■ Task prompt
Extend the article on energy storage entering utility markets, beginning directly after its final sentence.

Energy Storage is Injecting Itself Into Utility Markets

Duke and Toronto Hydro Unveil Two Projects

Ken Silverstein | Jan 24, 2013


Now that Duke Energy is firing up a 36-megawatt energy storage and power management system at its wind project in west Texas, it is saying that such progress could lead to an increasing amount of green energy. How realistic is this?

Energy storage systems not only harness power but also inject that energy into the grid so that providers can more efficiently meet their demands. With a focus on reducing harmful air emissions and on increasing the use of cleaner energy, such systems are getting the attention they deserve. And while some suppliers are now using the technology, they readily acknowledge that prices must come down if the tools are to proliferate.

“Battery storage is an important innovation to address the variability of wind and solar energy generation,” says Duke Energy Renewables President Greg Wolf. “Developing an expertise in this advanced technology will enable us to expand the use of renewable energy, better integrate it into the power grid and become even more efficient at serving our customers.”

Duke is partnering with the U.S. Department of Energy, with each contributing $22 million. The project, which revved up in December 2012, is in Notrees Windpower that is capable of generating 153 megawatts. It’s all part of the 2009 stimulus act.

The Notrees project “will demonstrate the capability of energy storage to mitigate the variability of wind energy and to contribute to the stability of the grid,” says Imre Gyuk, program manager at the Energy Department.

According to the National Alliance for Advanced Technology Batteries, 150,000 megawatts to 300,000 megawatts of installed energy capacity could get integrated into the electrical grid. To get there, regulatory hurdles must fall along with the cost of technology and grid interconnection. To that end, it is suggesting that local ratepayers be able to recover their investments. It is also saying that government should continue to fund the research and development.

Meanwhile, a DNV Kema study is forecasting that if those storage devices are given the right financial incentives then 2,000 megawatts to 4,000 megawatts of energy storage would be built over five years. The study also says that the cost of the now-expensive storage will fall.

■ Available data

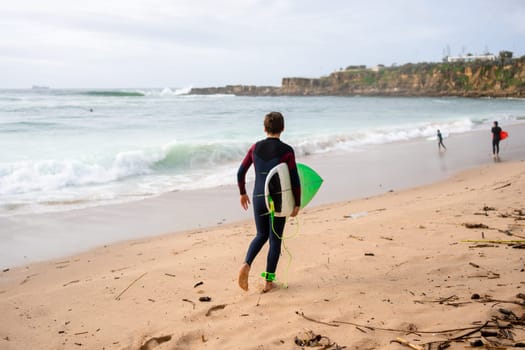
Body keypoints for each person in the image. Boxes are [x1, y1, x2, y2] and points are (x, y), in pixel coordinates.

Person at [237, 112, 301, 293]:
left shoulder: (255, 148)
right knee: (275, 240)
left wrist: (243, 193)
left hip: (258, 197)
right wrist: (297, 203)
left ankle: (246, 264)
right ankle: (268, 282)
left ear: (264, 128)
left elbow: (240, 173)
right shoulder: (287, 150)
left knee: (261, 235)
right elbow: (294, 179)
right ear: (283, 128)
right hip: (277, 199)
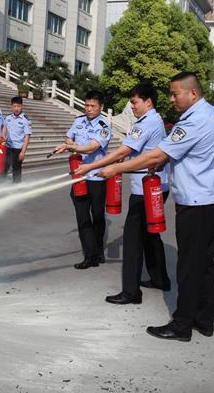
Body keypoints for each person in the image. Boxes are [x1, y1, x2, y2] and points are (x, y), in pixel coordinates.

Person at [97, 72, 214, 341]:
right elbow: (183, 153)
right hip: (213, 200)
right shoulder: (212, 112)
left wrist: (116, 168)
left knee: (189, 266)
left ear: (192, 93)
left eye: (174, 93)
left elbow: (157, 153)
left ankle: (181, 326)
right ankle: (205, 320)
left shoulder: (194, 121)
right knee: (204, 263)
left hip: (196, 203)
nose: (171, 98)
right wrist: (162, 162)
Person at [74, 82, 171, 304]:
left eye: (135, 102)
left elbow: (125, 150)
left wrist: (90, 167)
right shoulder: (153, 120)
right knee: (149, 235)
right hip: (156, 187)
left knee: (132, 239)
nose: (132, 106)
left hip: (145, 190)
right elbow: (130, 152)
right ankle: (160, 279)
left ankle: (131, 292)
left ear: (148, 102)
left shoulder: (146, 122)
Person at [54, 90, 111, 269]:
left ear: (101, 107)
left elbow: (90, 148)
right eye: (86, 105)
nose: (88, 109)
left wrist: (70, 147)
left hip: (96, 177)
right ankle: (90, 255)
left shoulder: (104, 126)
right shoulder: (79, 120)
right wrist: (67, 142)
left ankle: (98, 249)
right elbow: (69, 136)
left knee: (98, 215)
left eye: (93, 106)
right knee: (82, 217)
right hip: (79, 176)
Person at [4, 96, 32, 184]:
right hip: (8, 147)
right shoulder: (8, 118)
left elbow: (27, 136)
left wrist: (23, 152)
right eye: (14, 106)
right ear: (11, 106)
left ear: (22, 106)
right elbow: (4, 129)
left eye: (18, 106)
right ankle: (0, 184)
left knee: (16, 169)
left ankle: (16, 187)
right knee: (4, 167)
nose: (16, 108)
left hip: (17, 149)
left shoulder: (25, 120)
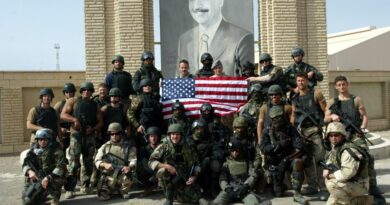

■ Output
Economies of Scale

To reach the size and scale that is needed to cut prices, the Electricity Storage Association is advocating for tax and financial incentives like the investment or production tax credits given to wind and solar. It also wants to see energy storage included in the Obama administration’s clean energy standards as well as in those states with renewable portfolio standards.

“Energy storage costs now relative to what it may cost 20 years from now is not a fair metric,” says Chris Shelton, president of AES Energy Storage in Arlington, Va., who spoke earlier to this writer. “If you use that as a basis, you may not get to the 20-year end-state. There are opportunities to create value today and we are pursuing those but, technically speaking, we need no additional performance.”
Today, storage adds value to power systems because it can create capacity. And that has the potential to allow utilities to defer investment in expensive infrastructure. In the case of AES, an independent power producer, it owns such storage assets and offers them under contract. Altogether, it has 84 megawatts in operation and construction and another 500 megawatts of near-term development.
For example, it developed a 12 megawatt project in Chile that went into service in 2009. There, the battery storage system AES uses optimizes traditional fossil fuel generators. Batteries help meet those requirements as well as back up unforeseen failures on the grid. Meanwhile, AES has also deployed a 32-megawatt storage project as part of a wind farm in West Virginia.

Meantime, Toronto Hydro is now helping to spearhead an energy storage demonstration at a community center in New York. The goal is to take what it learns and to then optimize the utility’s aging electrical grid in Toronto.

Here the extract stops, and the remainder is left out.